Tisson: "Die Portalkonstruktion ist für viele Firmen eine ernste Bedrohung, denn diejenigen, die nicht teilnehmen, sind vom Mark. Das Schlimmste: Die Kundenoberfläche verschiebt sich vom Betrieb weg. Bereits heute haben die großen Automobilhersteller eigene Fahrzeuge wie Car2go (das Carsharing-System von Daimler) eingebaut, die darauf ausgerichtet sind, Mobilitätsprodukte und nicht Fahrzeuge zu verkauf.

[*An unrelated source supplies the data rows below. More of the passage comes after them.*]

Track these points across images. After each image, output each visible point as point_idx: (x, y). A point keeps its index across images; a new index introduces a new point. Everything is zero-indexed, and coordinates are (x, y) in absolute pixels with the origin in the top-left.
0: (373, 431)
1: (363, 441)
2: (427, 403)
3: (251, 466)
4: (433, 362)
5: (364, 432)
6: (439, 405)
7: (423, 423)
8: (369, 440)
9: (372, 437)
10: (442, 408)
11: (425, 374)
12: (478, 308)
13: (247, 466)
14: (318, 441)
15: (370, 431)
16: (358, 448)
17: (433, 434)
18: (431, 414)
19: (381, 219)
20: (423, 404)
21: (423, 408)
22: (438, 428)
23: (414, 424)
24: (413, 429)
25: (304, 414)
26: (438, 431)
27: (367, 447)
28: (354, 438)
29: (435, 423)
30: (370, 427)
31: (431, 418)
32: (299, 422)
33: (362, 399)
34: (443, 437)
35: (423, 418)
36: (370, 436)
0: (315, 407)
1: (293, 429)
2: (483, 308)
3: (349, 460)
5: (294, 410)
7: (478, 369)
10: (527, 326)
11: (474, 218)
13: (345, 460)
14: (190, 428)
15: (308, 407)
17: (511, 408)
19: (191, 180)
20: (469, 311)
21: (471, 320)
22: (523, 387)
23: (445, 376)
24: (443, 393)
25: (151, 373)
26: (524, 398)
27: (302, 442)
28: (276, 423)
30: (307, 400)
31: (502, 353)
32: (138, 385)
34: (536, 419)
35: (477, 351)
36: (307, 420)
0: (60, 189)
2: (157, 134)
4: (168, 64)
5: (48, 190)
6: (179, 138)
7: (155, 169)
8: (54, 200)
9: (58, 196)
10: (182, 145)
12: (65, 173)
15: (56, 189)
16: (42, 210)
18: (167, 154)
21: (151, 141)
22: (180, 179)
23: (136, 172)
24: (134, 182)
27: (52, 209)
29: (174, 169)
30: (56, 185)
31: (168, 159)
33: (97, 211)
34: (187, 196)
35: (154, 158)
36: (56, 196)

Tisson: "In großen Betrieben ist es bereits heute der Fall, dass z. B. technische Anforderungen nicht von der technischen Abteilung, sondern vom kaufmännischen Bereich geordert werden. Die Auftragsvergabe funktioniert immer mehr auf einer objektiven und objektiven Basis - letztendlich ist es oft der Kostenfaktor, der darüber bestimmt. Dies reduziert den Wertbeitrag. Die Folge sind niedrigere Gewinnspannen und ein erhöhter Druck zur Rationalisierung des Unternehmens.

"Diese Verfahren sind für jedes und auch für kleine Betriebe anwendbar", erläutert Tisson. Sie sollten sich diesen vielschichtigen Kontexten zuwenden. In diesem Zusammenhang ist es naheliegend, mit der fortschreitenden Internationalisierung des Unternehmens zu beginnen und es für die künftigen Anforderungen aufzubereiten. Tisson: "Unser Ansatz: Wir gehen ins Geschäft, halten Seminare, bestimmen unseren Standpunkt und erarbeiten Fahrpläne.